I walk some more. I pass a plastic bag filled by a box of cookies and other slow-perishing foods dangled from the highway/ceiling by a bungie cord. A frying pan is fastened beside it.

Farther down the gray sand dunes, Andre Wright is changing when I call “Hello” from outside his tent. Wright’s been in the Jungle for almost a year, “in and out.” “It’s OK if you keep to yourself,” he says. “I ain’t had no problems.”

Early in the morning, Wright plans to leave the Jungle with what he can carry and move back in with family. When I ask why he didn’t you move in with them sooner, he says, “I needed a break.”

What do you think of the eviction?

“They gotta do what they gotta do,” Wright says. “I respect that. They’re looking at fires, shooting, a lot garbage. They’re right. You can’t argue with them.”
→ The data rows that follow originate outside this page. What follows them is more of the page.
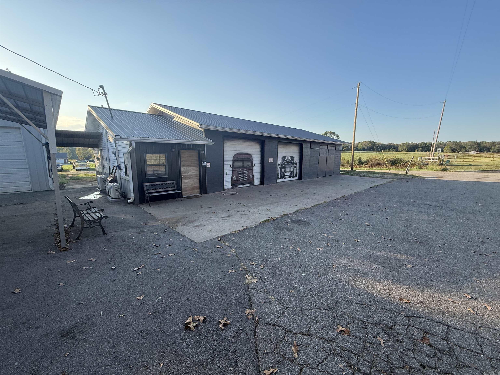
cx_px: 250
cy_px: 188
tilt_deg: -11.5
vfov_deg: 85.7
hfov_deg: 102.1
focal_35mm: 14
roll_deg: -0.2
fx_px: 202
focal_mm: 2.22
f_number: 2.2
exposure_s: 1/569
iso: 64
I keep walking, until it becomes clear that I’m approaching the southern terminus of the Jungle (or at least this section of it). I turn around, and begin the slow walk back. Rats scamper in the twilight. Thunk, thunk, thunk. As I near my entry and exit, I pass a campfire uphill from me, surrounded by half a dozen people. A man stands on the edge of the camp site facing the service road I’m walking on, rambling incoherently to the night, silhouetted against the orange glow.